Many IT professionals are familiar with the popular metrics and measures of IT operational success. Such metrics as Customer Satisfaction, Average Handle Time and First Contact Resolution are typically memorized by service desk managers and stored for quick reference during planning and other types of meetings.
But how do we measure the effectiveness of the processes that support those teams? Sure, we can easily tell how many incidents are being resolved at the first contact, but how do we measure the incident process impact on our ability to achieve this?
Before we get started: keep in mind that KPIs only indicate your organization's ability to support that person being their best.

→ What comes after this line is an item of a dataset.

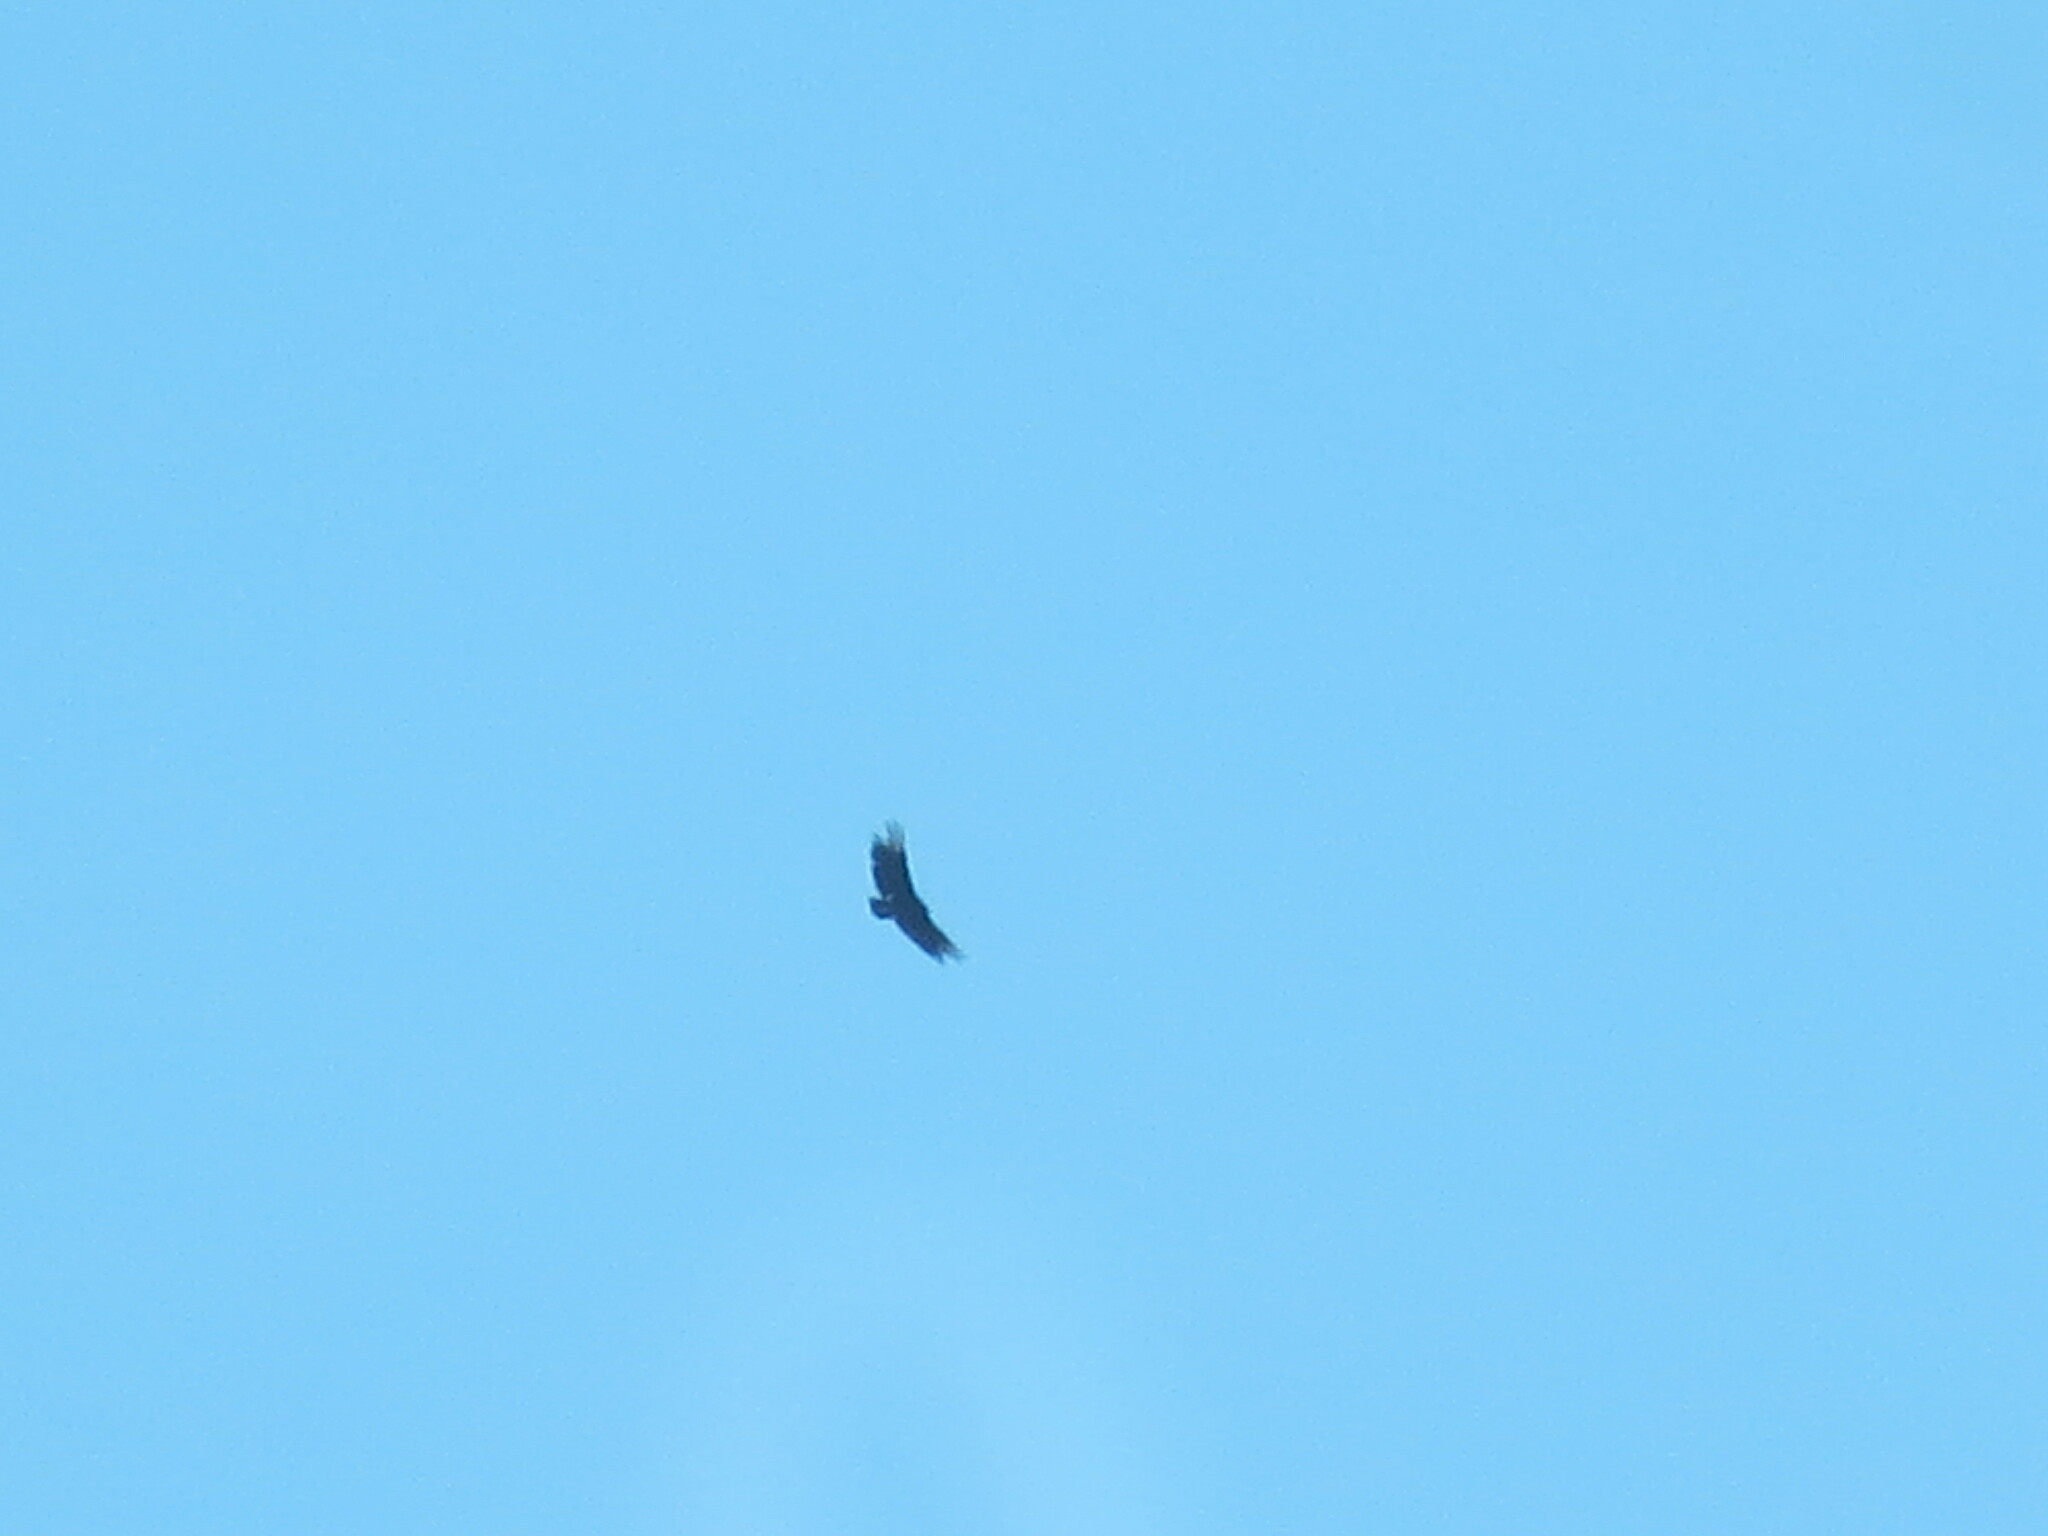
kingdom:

It's not a reflection of the individual. If a metric is slipping it's because we haven't supported them with enough training, talent development, organizational understanding or maybe they are just in the wrong role. Metrics help us change to meet the employee's needs as much as the organization's, if it's a healthy and supporting culture.
Also consider what decisions you will make with these measurements. This will help you understand why you are measuring them in the first place, as well as identifying which KPIs you will value.

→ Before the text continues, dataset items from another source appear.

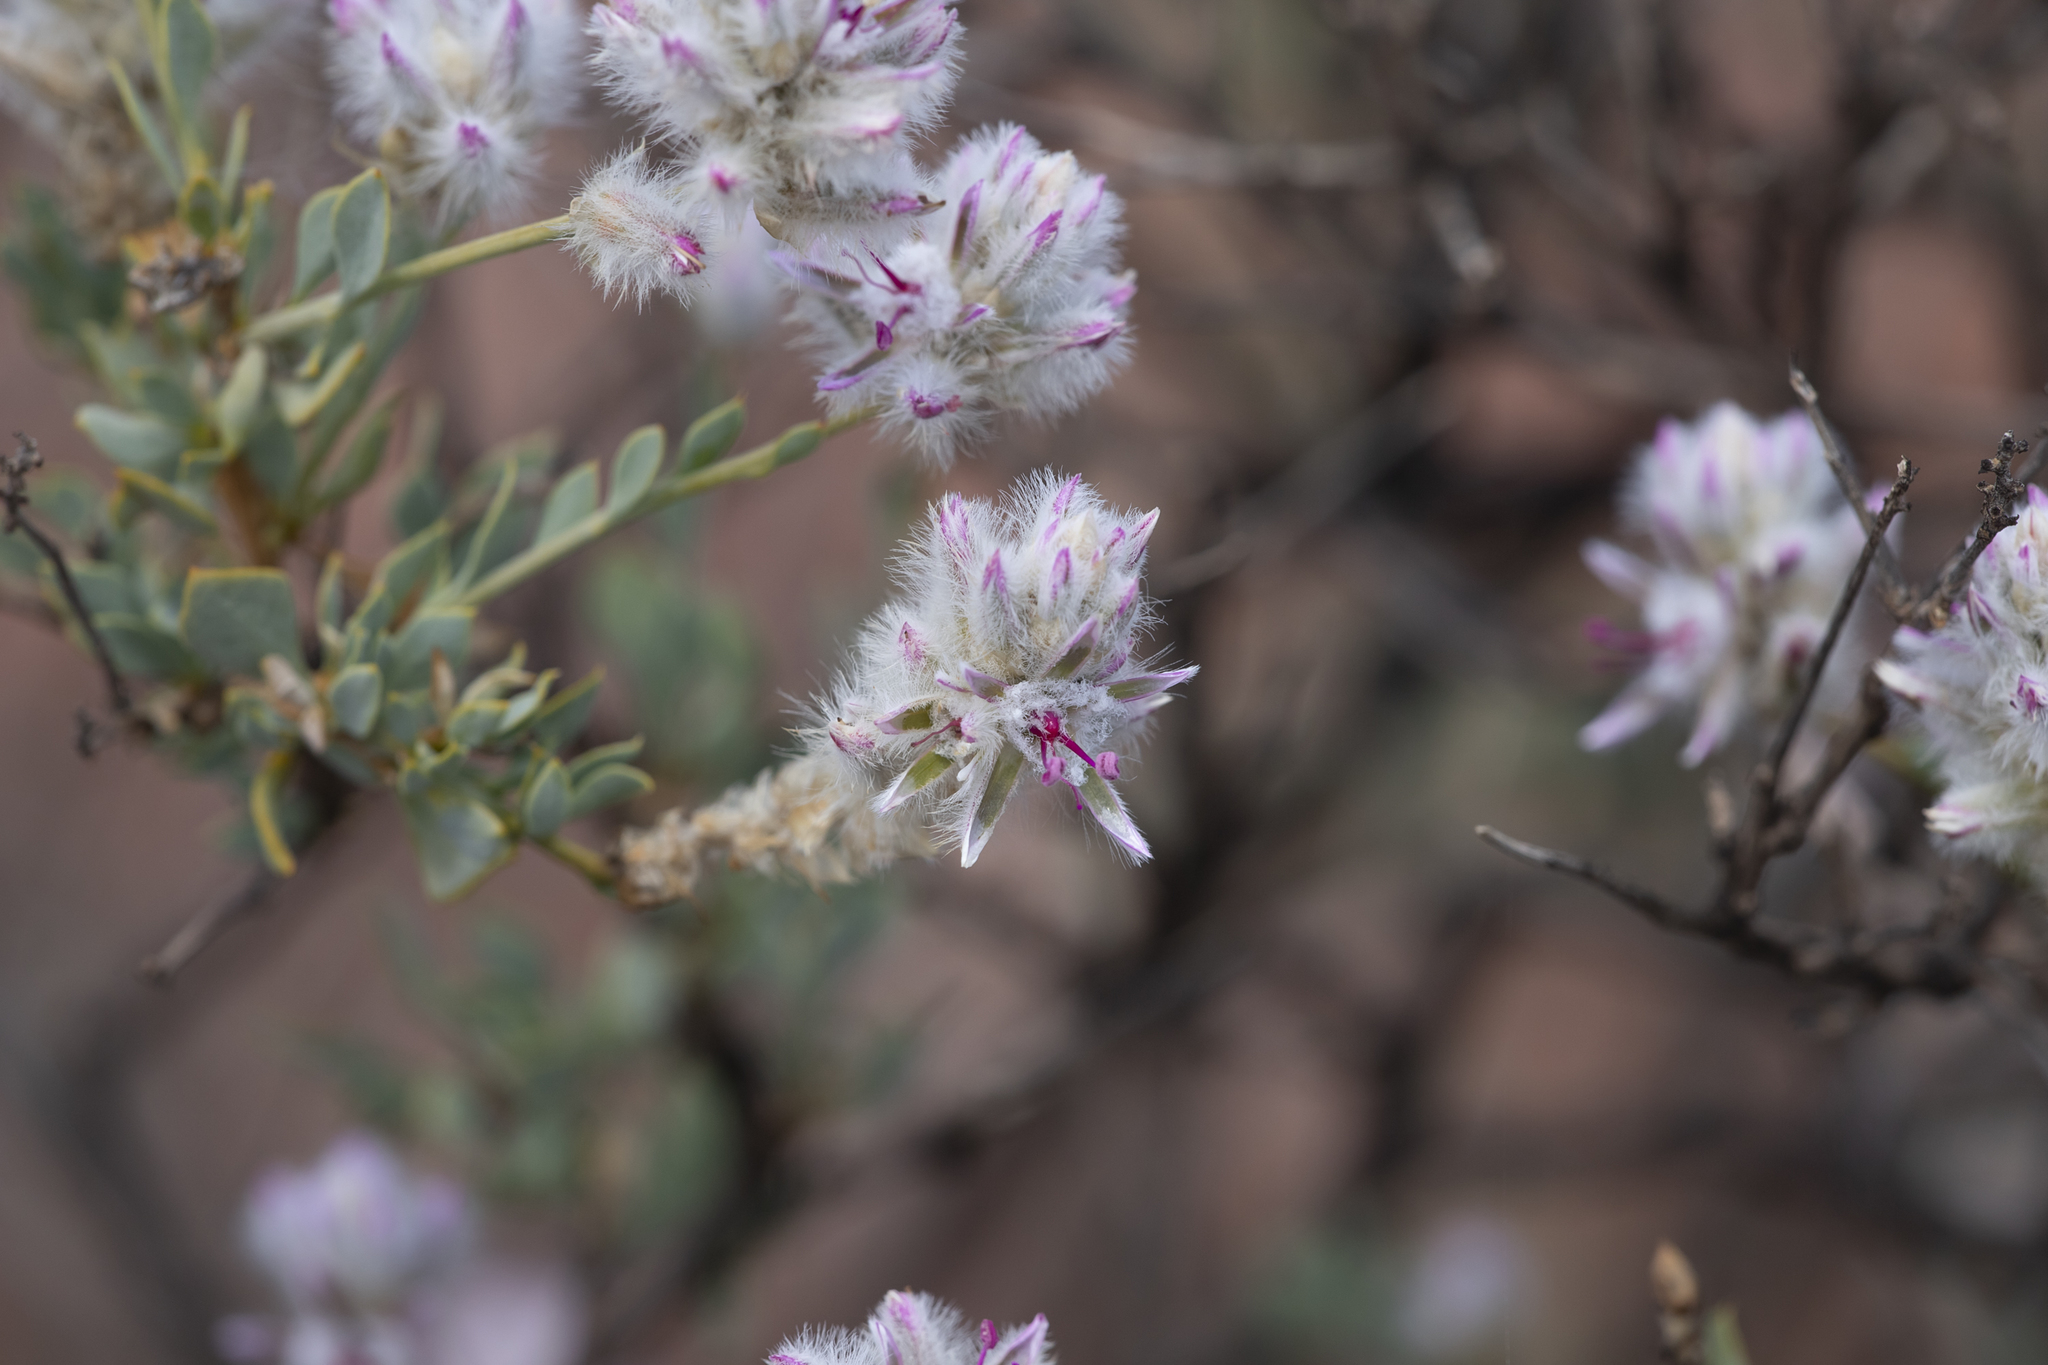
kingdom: Plantae
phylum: Tracheophyta
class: Magnoliopsida
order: Caryophyllales
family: Amaranthaceae
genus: Ptilotus
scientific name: Ptilotus whitei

Metrics for process managers
Process managers are the talented people tasked with process ownership, continual improvement and stewardship of work participating in the process.
I'm a bit radical, so I've been recommending surveying process participants for a simple 1-5 or 1-10 PSAT (Process Satisfaction) score, and use low scores as indicators where user research, usability and process improvement opportunities exist.
I would also recommend working with your process managers to brainstorm metrics. It's pretty common to have annual reviews and annual goals set for employees - do you do these? Do the metrics align to those goals?
First, assess your goal alignment.
What are the goals of your process team altogether? Do they align to the organization's goals? It's likely that these processes are meant to make regular impacts on Continual Service Improvement (CSI). So using Service Levels (SLAs) and CSI impact (usually financially or operationally measured) as a basis for their contribution thereto can shed some light on the health, flexibility and impact of these processes.
Assess the teams these processes serve.
For instance, your Service Desk team might be measured on Resolution Time, First Contact Resolution, Escalation Volume, Response time etc. Collecting and reviewing these metrics will be very insightful as they relate directly to process efficiency. The problem execution team (not process oversight) probably has less goals to meet.
Some examples of problem metrics include known error record volume, time to known workaround, number of resolved problems and sometimes there is a weight added to problems with more incidents - or if you're super-mature this is tied to financial impact on the organization.
The processes that support these metrics are directly related thereto.
Your governance team metrics will logically be one step above these goals. Some quantitative examples might include volume of process reviews, volume of process objective reviews, process changes per month (count of strategic initiatives), and their process's contribution to the department (and organization) goals.
Some other qualitative metrics that are more common for Incident management or Problem management include the process's service improvement (strategic initiative impact), the number of new services supported, process documentation ratings, documentation update volume, training volume, process codification (how it is implemented/supported), and certainly for these two processes you'll want to measure the amount of significant events and drive this number down. That last one is basically process effectiveness.
Measure the amount of transactions that "fall through the cracks".
These would include things like Incidents that miss SLA (as this is an indication the process doesn't support the timely resolution of incidents - OR - that the SLAs need to be reviewed for this type of Incident).
On the problem side of operations, things that slip through the cracks are problems without progress. Lack of diagnostic effort, the number of problems without a workaround or documented known-error as well as driving down the ratio of incidents affected by problems. This last one is an overall indication of long-term impact of problem management.
Between the two processes, problem can be measured by the number of incidents per known error. And vice versa; a good incident process will have a known error associated to most incidents that are older than a week.
And this is just a starting point, once you get into measuring these items, you'll start to see how some work better than others or new ways to measure them more accurately.